§ **Estratto della pagina**:
★ ★ ★ ★ ★

Un'anziana donna in preghiera.
Un'anziana donna in preghiera.

Malgrado l’opinione piuttosto diffusa tra la gente, Medjugorje non è un santuario ma una semplice parrocchia intitolata a san Giacomo. Monsignor Ratko Peric ribadisce che nessuno ha mai dichiarato «la chiesa Santuario mariano né ha approvato il culto della Vergine in base a tali presunte apparizioni». Per questo motivo non sono consentiti pellegrinaggi ufficiali.

Il sito ufficiale di Medjugorje è www.medjugorje.hr, l’e-mail informacije@medjugorje.hr. Con il motore di ricerca Google si trovano su Internet 49.600 siti dedicati alle apparizioni in Erzegovina. Il sito ufficiale in italiano viene aggiornato raramente. Fino al 1996 si erano recati a Medjugorje un centinaio di vescovi e 10 cardinali.

Oltre ai sei veggenti storici (Vicka, Mirjana, Marija, Ivan, Ivanka e Jakov) oggi ci sono due cosiddetti veggenti della seconda generazione: Jelena Vasilj, 29 anni, e Marijana Vasilj (che non sono parenti tra loro). Le due sostengono di avere visioni «intime attraverso il cuore». Jelena studia teologia all’Università Gregoriana di Roma.

Diversamente da Fatima, dove la Madonna mostrò ai bambini l’inferno, la Madonna di Medjugorje avrebbe portato fisicamente tre dei veggenti (Vicka, Marija e Jakov) in paradiso, al purgatorio e all’inferno. Anche Ivan ha dichiarato di essere stato in paradiso. Dalle descrizioni dei veggenti, il paradiso sarebbe uno spazio di infinita luce.

Il purgatorio, un posto di nebbia fitta. L’inferno, infine, consisterebbe in un enorme spazio con al centro un grande fuoco, che inghiotte le persone.

Di Medjugorje il Papa non ha mai parlato. Altri hanno riferito ciò che avrebbe detto. Secondo padre Jozo Zovko (20 luglio ’92), «il Papa dice: coraggio, io sono con voi». Secondo monsignor Benitez, un vescovo del Paraguay, «approva tutto quello che riguarda Medjugorje». Infine, secondo Mirjana, una delle veggenti, «Wojtyla mi ha detto che se non fosse Papa sarebbe già a Medjugorje a confessare».

★ ★ ★ ★ ★

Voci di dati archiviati
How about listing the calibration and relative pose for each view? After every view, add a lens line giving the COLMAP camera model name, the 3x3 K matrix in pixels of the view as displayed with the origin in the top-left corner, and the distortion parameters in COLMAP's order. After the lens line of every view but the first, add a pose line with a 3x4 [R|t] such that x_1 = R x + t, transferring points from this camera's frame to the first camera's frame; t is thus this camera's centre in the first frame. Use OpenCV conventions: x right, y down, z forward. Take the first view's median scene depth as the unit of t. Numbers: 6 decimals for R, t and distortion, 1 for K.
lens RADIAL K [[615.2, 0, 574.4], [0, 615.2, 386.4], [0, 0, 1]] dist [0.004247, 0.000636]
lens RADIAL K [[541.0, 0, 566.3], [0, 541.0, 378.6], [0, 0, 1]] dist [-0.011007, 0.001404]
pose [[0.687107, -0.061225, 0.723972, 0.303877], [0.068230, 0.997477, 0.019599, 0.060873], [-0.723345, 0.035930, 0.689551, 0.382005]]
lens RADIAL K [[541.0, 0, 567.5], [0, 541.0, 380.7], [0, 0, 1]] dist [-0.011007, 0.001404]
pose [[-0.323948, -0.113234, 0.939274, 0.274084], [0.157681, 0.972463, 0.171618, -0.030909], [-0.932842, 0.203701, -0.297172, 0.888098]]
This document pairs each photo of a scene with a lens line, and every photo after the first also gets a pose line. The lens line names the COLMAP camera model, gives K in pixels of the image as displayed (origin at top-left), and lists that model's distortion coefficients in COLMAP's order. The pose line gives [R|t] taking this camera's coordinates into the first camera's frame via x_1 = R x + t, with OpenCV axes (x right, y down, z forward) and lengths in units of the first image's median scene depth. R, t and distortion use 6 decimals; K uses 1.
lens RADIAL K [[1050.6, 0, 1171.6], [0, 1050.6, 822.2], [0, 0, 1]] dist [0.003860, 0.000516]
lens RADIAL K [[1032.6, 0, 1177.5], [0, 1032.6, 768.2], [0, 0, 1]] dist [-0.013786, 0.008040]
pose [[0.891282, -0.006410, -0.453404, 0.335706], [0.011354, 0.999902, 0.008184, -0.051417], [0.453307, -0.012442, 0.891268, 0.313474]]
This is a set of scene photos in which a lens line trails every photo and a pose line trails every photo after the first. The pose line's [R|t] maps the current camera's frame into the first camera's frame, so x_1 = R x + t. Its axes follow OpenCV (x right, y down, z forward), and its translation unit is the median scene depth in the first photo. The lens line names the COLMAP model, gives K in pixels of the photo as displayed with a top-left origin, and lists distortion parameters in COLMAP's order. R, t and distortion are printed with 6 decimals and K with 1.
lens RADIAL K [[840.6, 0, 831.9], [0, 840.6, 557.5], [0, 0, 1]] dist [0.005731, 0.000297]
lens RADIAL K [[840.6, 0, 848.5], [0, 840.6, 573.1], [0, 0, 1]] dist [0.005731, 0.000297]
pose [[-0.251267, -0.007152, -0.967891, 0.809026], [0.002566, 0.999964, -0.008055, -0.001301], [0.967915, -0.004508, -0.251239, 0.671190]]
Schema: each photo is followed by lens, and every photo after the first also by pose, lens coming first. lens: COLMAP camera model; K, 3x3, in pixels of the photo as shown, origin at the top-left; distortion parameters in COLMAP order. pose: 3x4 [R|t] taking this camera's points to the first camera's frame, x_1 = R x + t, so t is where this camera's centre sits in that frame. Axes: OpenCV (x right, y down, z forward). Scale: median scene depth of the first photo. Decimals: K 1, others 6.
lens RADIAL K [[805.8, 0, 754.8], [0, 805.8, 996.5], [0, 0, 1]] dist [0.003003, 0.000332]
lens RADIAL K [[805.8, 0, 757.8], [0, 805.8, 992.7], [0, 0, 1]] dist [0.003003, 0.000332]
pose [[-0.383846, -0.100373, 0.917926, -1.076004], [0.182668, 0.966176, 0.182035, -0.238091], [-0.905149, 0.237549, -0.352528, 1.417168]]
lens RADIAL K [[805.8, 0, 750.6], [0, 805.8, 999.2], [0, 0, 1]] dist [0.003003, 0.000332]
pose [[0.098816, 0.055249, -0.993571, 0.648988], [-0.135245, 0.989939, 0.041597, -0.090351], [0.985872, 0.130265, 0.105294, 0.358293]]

★ ★ ★ ★ ★

§ **Compiti richiesti**:
**1.** Elenca tutti i veggenti storici nominati nel testo su Medjugorje.
**2.** Ripeti il passo del testo su Medjugorje che comincia con "Oltre ai sei" e termina con "inghiotte le persone.".
Questi record non hanno alcun legame con il testo.

§ **Soluzioni dell'esercizio**:
**1.** Vicka, Mirjana, Marija, Ivan, Ivanka e Jakov.

**2.**
Oltre ai sei veggenti storici (Vicka, Mirjana, Marija, Ivan, Ivanka e Jakov) oggi ci sono due cosiddetti veggenti della seconda generazione: Jelena Vasilj, 29 anni, e Marijana Vasilj (che non sono parenti tra loro). Le due sostengono di avere visioni «intime attraverso il cuore». Jelena studia teologia all’Università Gregoriana di Roma.

Diversamente da Fatima, dove la Madonna mostrò ai bambini l’inferno, la Madonna di Medjugorje avrebbe portato fisicamente tre dei veggenti (Vicka, Marija e Jakov) in paradiso, al purgatorio e all’inferno. Anche Ivan ha dichiarato di essere stato in paradiso. Dalle descrizioni dei veggenti, il paradiso sarebbe uno spazio di infinita luce.

Il purgatorio, un posto di nebbia fitta. L’inferno, infine, consisterebbe in un enorme spazio con al centro un grande fuoco, che inghiotte le persone.